It was the time known as the Dirty Thirties. The economy was slow and hard times fell on most everyone. No exception was given to the family of Lester and Bell Hooper from Trenton, Pictou County.
Lester was employed at Trenton car works but there was little or no work at the plant and everyone was being let go. There was no living assistance of any kind including unemployment insurance or welfare. Les and Bell with their six young children Teddy, Howard, Sydney, Ralph and Isabelle, Hazel moved to Pictou Island to live with Bell’s parents until the economy improved. Bell’s mother, however, became crippled and needed continual care so the Hooper family stayed together on Pictou Island.
It was during this time that Jack and Mary Rankin lived at their farm on Pictou Island. The Rankin farm was about one half-mile east from the Hooper home. Jack and Mary Rankin raised a large family that included Laura, Duncan, Dolina, Annie Mae, Lauchie, Vernie, Florence, Joan and one granddaughter Lorina. It was there on that small island where Isabelle Hooper and Vernie Rankin first met. They as kids went to the little one-room Pictou Island schoolhouse. They played together as children and grew up being young sweethearts. Vernie and Isabelle became Mr. & Mrs. Vernie Rankin on July 6, 1944.

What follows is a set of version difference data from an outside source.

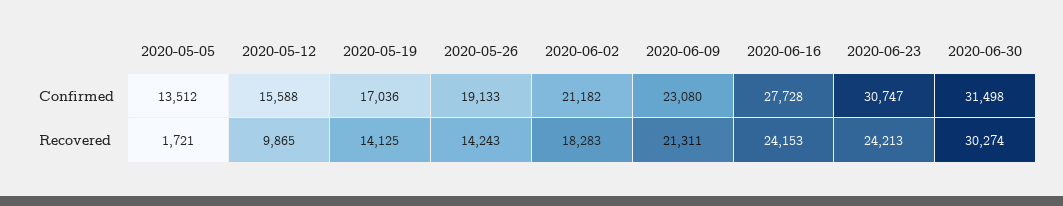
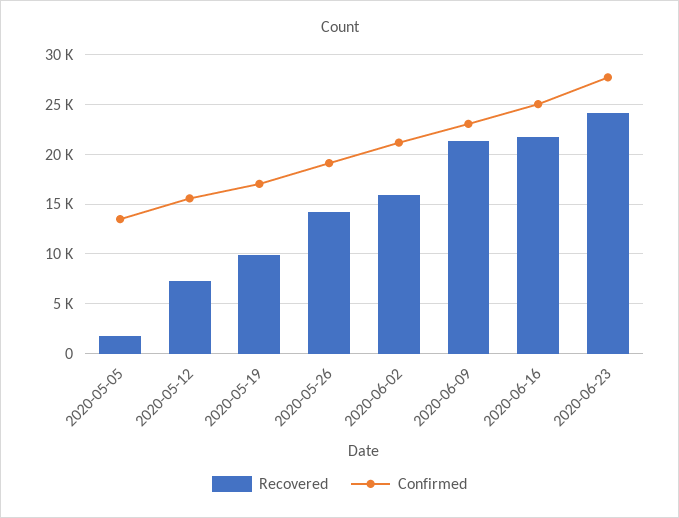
  {
    "Confirmed": {
      "2020-05-05": 13512,
      "2020-05-12": 15588,
      "2020-05-19": 17036,
      "2020-05-26": 19133,
      "2020-06-02": 21182,
      "2020-06-09": 23080,
-     "2020-06-16": 27728,
+     "2020-06-16": 25000,
-     "2020-06-23": 30747,
+     "2020-06-23": 28000
-     "2020-06-30": 31498
    },
    "Recovered": {
      "2020-05-05": 1721,
-     "2020-05-12": 9865,
+     "2020-05-12": 7000,
-     "2020-05-19": 14125,
+     "2020-05-19": 10000,
      "2020-05-26": 14243,
-     "2020-06-02": 18283,
+     "2020-06-02": 16000,
      "2020-06-09": 21311,
-     "2020-06-16": 24153,
+     "2020-06-16": 22000,
-     "2020-06-23": 24213,
+     "2020-06-23": 24213
-     "2020-06-30": 30274
    }
  }

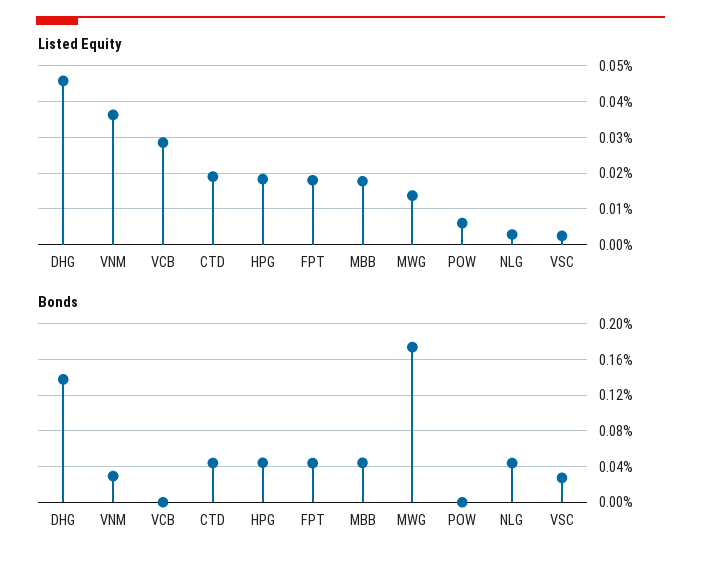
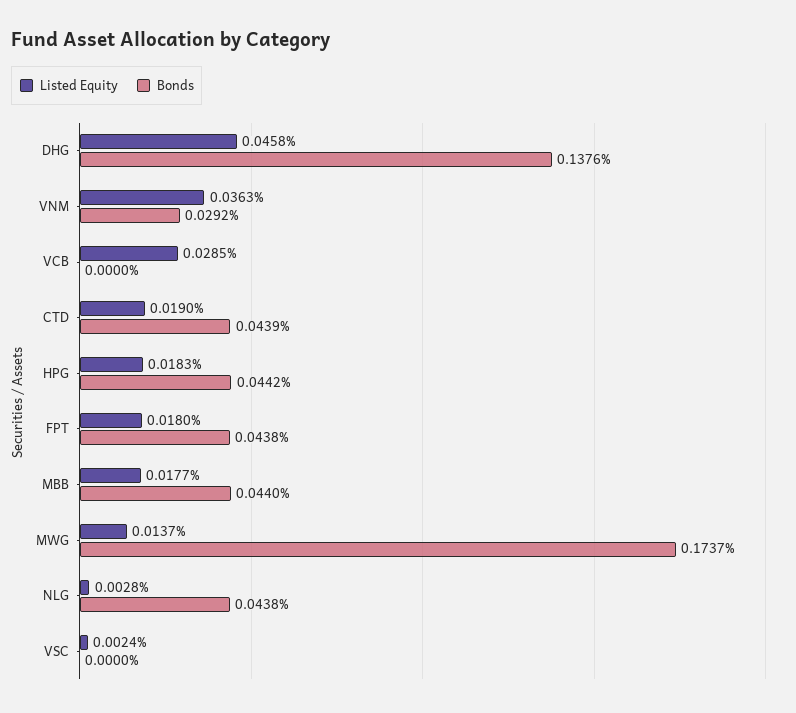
  {
    "Listed Equity": {
      "DHG": 0.0458,
      "VNM": 0.0363,
      "VCB": 0.0285,
      "CTD": 0.019,
      "HPG": 0.0183,
      "FPT": 0.018,
      "MBB": 0.0177,
      "MWG": 0.0137,
-     "POW": 0.006,
      "NLG": 0.0028,
      "VSC": 0.0024
    },
    "Bonds": {
      "DHG": 0.1376,
      "VNM": 0.0292,
      "VCB": 0,
      "CTD": 0.0439,
      "HPG": 0.0442,
      "FPT": 0.0438,
      "MBB": 0.044,
      "MWG": 0.1737,
-     "POW": 0,
      "NLG": 0.0438,
-     "VSC": 0.03
+     "VSC": 0
    }
  }

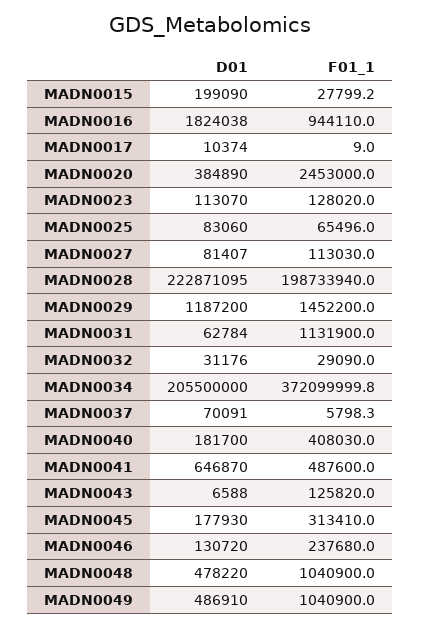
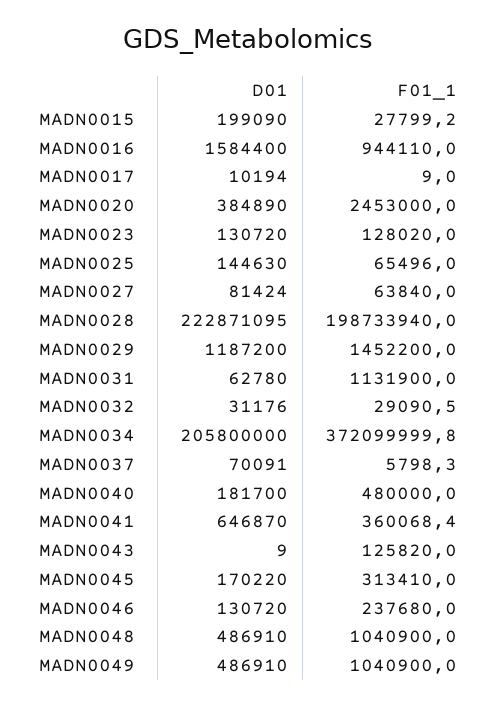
  {
    "D01": {
      "MADN0015": 199090,
-     "MADN0016": 1824038,
+     "MADN0016": 1584400,
-     "MADN0017": 10374,
+     "MADN0017": 10194,
      "MADN0020": 384890,
-     "MADN0023": 113070,
+     "MADN0023": 130720,
-     "MADN0025": 83060,
+     "MADN0025": 144630,
-     "MADN0027": 81407,
+     "MADN0027": 81424,
      "MADN0028": 222871095,
      "MADN0029": 1187200,
-     "MADN0031": 62784,
+     "MADN0031": 62780,
      "MADN0032": 31176,
-     "MADN0034": 205500000,
+     "MADN0034": 205800000,
      "MADN0037": 70091,
      "MADN0040": 181700,
      "MADN0041": 646870,
-     "MADN0043": 6588,
+     "MADN0043": 9,
-     "MADN0045": 177930,
+     "MADN0045": 170220,
      "MADN0046": 130720,
-     "MADN0048": 478220,
+     "MADN0048": 486910,
      "MADN0049": 486910
    },
    "F01_1": {
      "MADN0015": 27799.2,
      "MADN0016": 944110,
      "MADN0017": 9,
      "MADN0020": 2453000,
      "MADN0023": 128020,
      "MADN0025": 65496,
-     "MADN0027": 113030,
+     "MADN0027": 63840,
      "MADN0028": 198733940,
      "MADN0029": 1452200,
      "MADN0031": 1131900,
-     "MADN0032": 29090,
+     "MADN0032": 29090.5,
      "MADN0034": 372099999.8,
      "MADN0037": 5798.3,
-     "MADN0040": 408030,
+     "MADN0040": 480000,
-     "MADN0041": 487600,
+     "MADN0041": 360068.4,
      "MADN0043": 125820,
      "MADN0045": 313410,
      "MADN0046": 237680,
      "MADN0048": 1040900,
      "MADN0049": 1040900
    }
  }

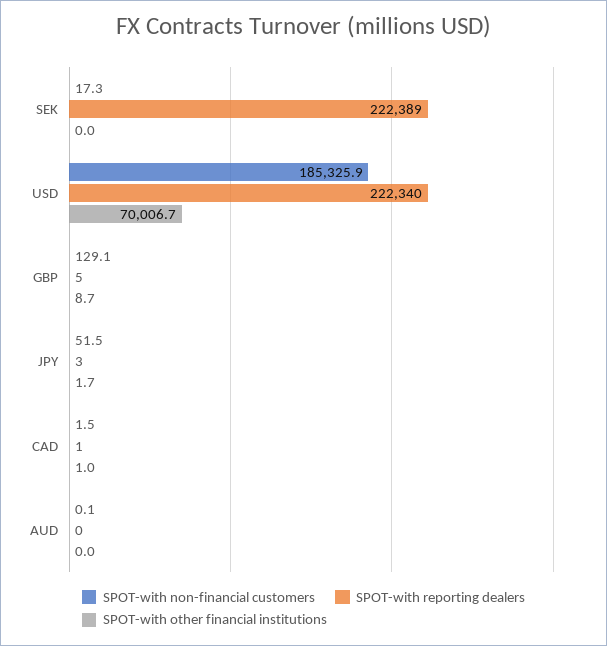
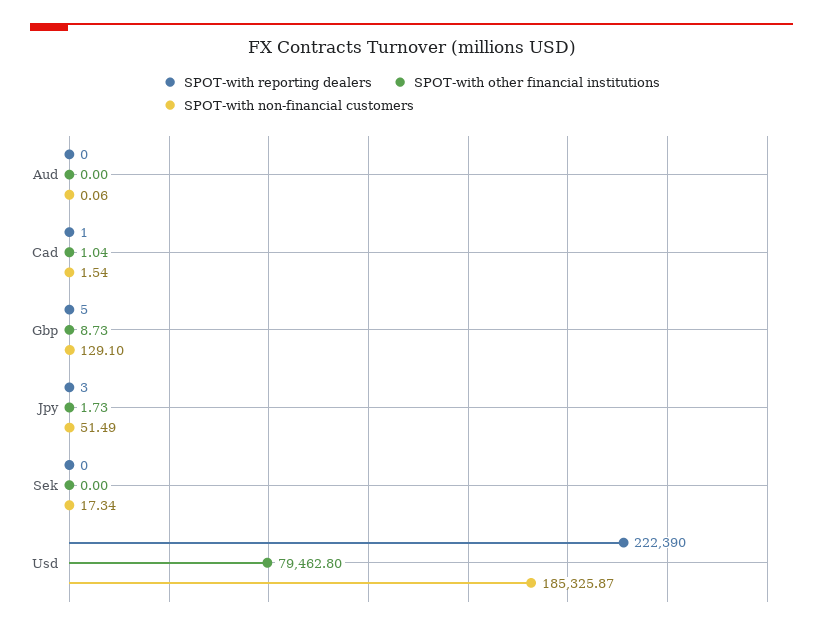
  {
    "SPOT-with non-financial customers": {
      "SEK": 17.34,
      "USD": 185325.87,
      "GBP": 129.1,
      "JPY": 51.49,
      "CAD": 1.54,
      "AUD": 0.06
    },
    "SPOT-with reporting dealers": {
-     "SEK": 222389,
+     "SEK": 0,
-     "USD": 222340,
+     "USD": 222390,
      "GBP": 5,
      "JPY": 3,
      "CAD": 1,
      "AUD": 0
    },
    "SPOT-with other financial institutions": {
      "SEK": 0,
-     "USD": 70006.7,
+     "USD": 79462.8,
      "GBP": 8.73,
      "JPY": 1.73,
      "CAD": 1.04,
      "AUD": 0
    }
  }

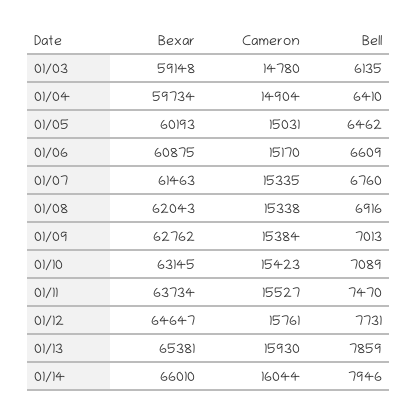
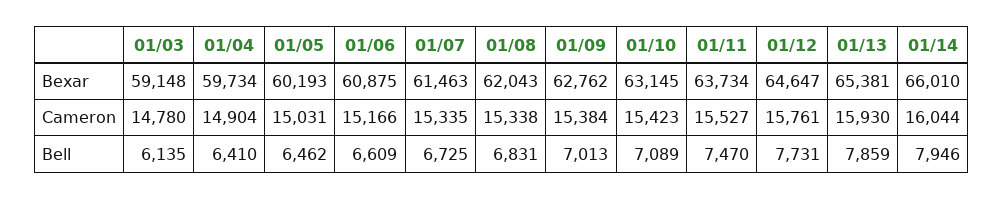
  {
    "Bexar": {
      "01/03": 59148,
      "01/04": 59734,
      "01/05": 60193,
      "01/06": 60875,
      "01/07": 61463,
      "01/08": 62043,
      "01/09": 62762,
      "01/10": 63145,
      "01/11": 63734,
      "01/12": 64647,
      "01/13": 65381,
      "01/14": 66010
    },
    "Cameron": {
      "01/03": 14780,
      "01/04": 14904,
      "01/05": 15031,
-     "01/06": 15170,
+     "01/06": 15166,
      "01/07": 15335,
      "01/08": 15338,
      "01/09": 15384,
      "01/10": 15423,
      "01/11": 15527,
      "01/12": 15761,
      "01/13": 15930,
      "01/14": 16044
    },
    "Bell": {
      "01/03": 6135,
      "01/04": 6410,
      "01/05": 6462,
      "01/06": 6609,
-     "01/07": 6760,
+     "01/07": 6725,
-     "01/08": 6916,
+     "01/08": 6831,
      "01/09": 7013,
      "01/10": 7089,
      "01/11": 7470,
      "01/12": 7731,
      "01/13": 7859,
      "01/14": 7946
    }
  }

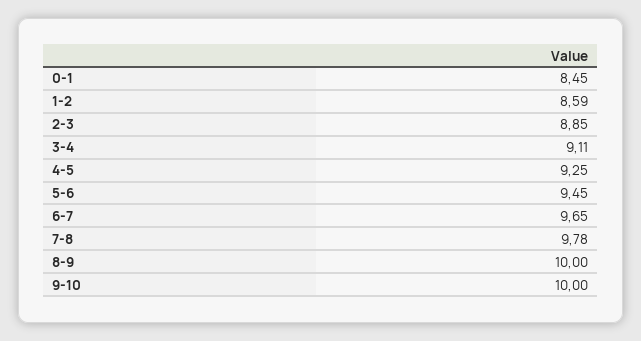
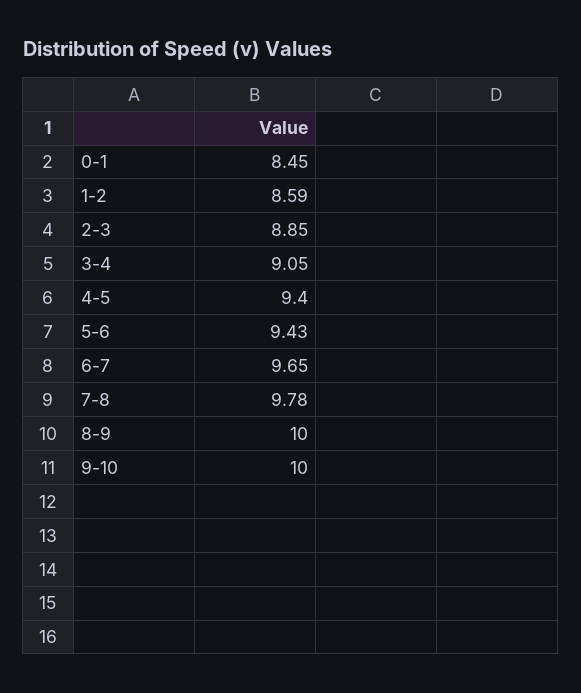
  {
    "0-1": 8.45,
    "1-2": 8.59,
    "2-3": 8.85,
-   "3-4": 9.11,
+   "3-4": 9.05,
-   "4-5": 9.25,
+   "4-5": 9.4,
-   "5-6": 9.45,
+   "5-6": 9.43,
    "6-7": 9.65,
    "7-8": 9.78,
    "8-9": 10,
    "9-10": 10
  }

As like most Pictou Islanders, Vernie was destine to becoming a fisherman. He left school at 15 years of age to fish for lobsters with his older brother Duncan. Duncan Rankin and his wife Verna had recently been married and lived in their home just above an area known as the ‘Island Beach’. Rather then staying with Duncan and Verna, Vernie preferred to continue living with his parent’s closer to the East End of Pictou Island. Vernie would rise early every morning to do his chores around his father’s farm before walking the two miles to the beach where Duncan’s boat was anchored. This working relationship only lasted about a year.
Vernie’s uncle, Hughie Rankin, had previously built a large two-storey house overlooking the island beach area. Vernie’s older brother Lauchie and his wife Rita purchased that house from their uncle Hughie. Vernie and Lauchie then purchased an old wooden lobster boat and fished for lobster together from this beach area. Their boat, however, caught fire from a gas leak and burnt while they were fishing one day. Shortly afterwards, Vernie acquired his own boat and began lobster fishing on his own while Lauchie moved to Pictou.
The island beach area was a popular place for many fishermen to anchor their small wooden lobster boats during those past years. Dolina Rankin and her fisher husband Ford Keenon from Prince Edward Island purchased the now vacant house form her brother Lauchie. Vernie continued to fish from the beach so he and Isabelle lived in this house with Ford and Dolina during the lobster season.
Isabelle remembers her husband Vernie having hired many men to be his helper in his boats over those years. One hired helper was a young Pictou Island student minister and another was my cousin Hughie Turple. She recalls and laughs about the time when her younger brother Howard fished for lobster with Vernie. Howard would stay with his parents each night but would walk the island’s lonely dirt road to the beach every morning before the sun came up. Now Howard had to walk past an old barn that belonged to Duncan Rankin and it just happened to be the barn where a young woman had supposedly hung herself some years before. Being Pictou Island’s practical joker, Duncan would hide in the barn and wait for Howard to approach. He would see Howard approaching in the moonlight and then begin a low moaning sound. Howard would usually be out of breath and shaking like a leaf by the time he reached the beach.
Parties and dances were common occurrences on Pictou Island years ago. It didn’t take much planning for a party or dance to materialize for the 200-plus residents on Pictou Island. Just about any excuse would be used. There was Christmas, New Years, Valentines, Easter, Halloween, Thanksgiving, Mothers day, Fathers day, weddings and birthdays. You name it and it was an excuse for a party. Many Pictou islanders were very musically inclined and would be quick to provide beautiful music for those events. Some willing people being Vernie, Isabelle and Edward Rankin, Melvin MacDonald, Charlie and Ida Munro with daughters Sherlie and Francie, Alfie MacLean and school teacher Dave MacKay. Usually a small group of islanders would first gather at Roy and Cassie MacCallums home and someone within the group would suggest having a party or dance. That was all that was needed for the gears to be set in motion. Within probably an hour, every islander was informed that a dance was being held at the hall or someone’s home that night. House parties would often be held throughout the island. Many being at Howard MacLeans, Howard MacCallums, The Pattersons, Ona Glovers, Jack Rankins, and at the home of the East End lighthouse keepers Archie and Charlotte MacDonald. Pictou Islanders would walk the few miles every second Saturday night to a different home just to dance, party and mingle with friends. There never was a dull minute during past years on Pictou island.